Produce an exact copy of the listing.

------------------------------------------------

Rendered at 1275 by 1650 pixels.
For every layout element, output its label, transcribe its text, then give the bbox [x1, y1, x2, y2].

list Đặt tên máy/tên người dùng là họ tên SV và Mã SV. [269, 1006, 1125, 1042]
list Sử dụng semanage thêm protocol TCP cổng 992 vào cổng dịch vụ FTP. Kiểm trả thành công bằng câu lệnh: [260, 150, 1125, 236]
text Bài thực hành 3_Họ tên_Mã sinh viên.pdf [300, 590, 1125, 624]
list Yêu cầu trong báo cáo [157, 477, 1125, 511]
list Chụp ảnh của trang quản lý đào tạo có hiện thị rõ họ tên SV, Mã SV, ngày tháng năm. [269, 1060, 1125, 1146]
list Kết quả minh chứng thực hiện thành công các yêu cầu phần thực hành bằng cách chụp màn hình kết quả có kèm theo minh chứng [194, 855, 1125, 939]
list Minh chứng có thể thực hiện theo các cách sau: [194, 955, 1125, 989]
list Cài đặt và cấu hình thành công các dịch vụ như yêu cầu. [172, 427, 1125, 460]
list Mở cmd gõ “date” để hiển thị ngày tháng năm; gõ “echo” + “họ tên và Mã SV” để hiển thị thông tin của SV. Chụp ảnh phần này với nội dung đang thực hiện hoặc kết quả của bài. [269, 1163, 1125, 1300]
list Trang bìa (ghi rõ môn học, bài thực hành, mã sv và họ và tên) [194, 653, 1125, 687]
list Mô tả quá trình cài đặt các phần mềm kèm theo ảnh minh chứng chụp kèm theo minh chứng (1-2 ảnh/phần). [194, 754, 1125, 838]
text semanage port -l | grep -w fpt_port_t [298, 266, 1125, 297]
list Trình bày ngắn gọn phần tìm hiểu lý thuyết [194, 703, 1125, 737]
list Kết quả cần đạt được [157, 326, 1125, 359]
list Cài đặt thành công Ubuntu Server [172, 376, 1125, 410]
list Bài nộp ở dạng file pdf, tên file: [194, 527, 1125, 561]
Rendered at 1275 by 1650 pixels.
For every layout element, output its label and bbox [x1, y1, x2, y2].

------------------------------------------------

• **Output of the exercise**
Rendered at 1275 by 1650 pixels.
For every layout element, output its label, transcribe its text, then give the bbox [x1, y1, x2, y2].

list Đặt tên máy/tên người dùng là họ tên SV và Mã SV. [269, 1006, 1125, 1042]
list Sử dụng semanage thêm protocol TCP cổng 992 vào cổng dịch vụ FTP. Kiểm trả thành công bằng câu lệnh: [260, 150, 1125, 236]
text Bài thực hành 3_Họ tên_Mã sinh viên.pdf [300, 590, 1125, 624]
list Yêu cầu trong báo cáo [157, 477, 1125, 511]
list Chụp ảnh của trang quản lý đào tạo có hiện thị rõ họ tên SV, Mã SV, ngày tháng năm. [269, 1060, 1125, 1146]
list Kết quả minh chứng thực hiện thành công các yêu cầu phần thực hành bằng cách chụp màn hình kết quả có kèm theo minh chứng [194, 855, 1125, 939]
list Minh chứng có thể thực hiện theo các cách sau: [194, 955, 1125, 989]
list Cài đặt và cấu hình thành công các dịch vụ như yêu cầu. [172, 427, 1125, 460]
list Mở cmd gõ “date” để hiển thị ngày tháng năm; gõ “echo” + “họ tên và Mã SV” để hiển thị thông tin của SV. Chụp ảnh phần này với nội dung đang thực hiện hoặc kết quả của bài. [269, 1163, 1125, 1300]
list Trang bìa (ghi rõ môn học, bài thực hành, mã sv và họ và tên) [194, 653, 1125, 687]
list Mô tả quá trình cài đặt các phần mềm kèm theo ảnh minh chứng chụp kèm theo minh chứng (1-2 ảnh/phần). [194, 754, 1125, 838]
text semanage port -l | grep -w fpt_port_t [298, 266, 1125, 297]
list Trình bày ngắn gọn phần tìm hiểu lý thuyết [194, 703, 1125, 737]
list Kết quả cần đạt được [157, 326, 1125, 359]
list Cài đặt thành công Ubuntu Server [172, 376, 1125, 410]
list Bài nộp ở dạng file pdf, tên file: [194, 527, 1125, 561]
Rendered at 1275 by 1650 pixels.
For every layout element, output its label and bbox [x1, y1, x2, y2].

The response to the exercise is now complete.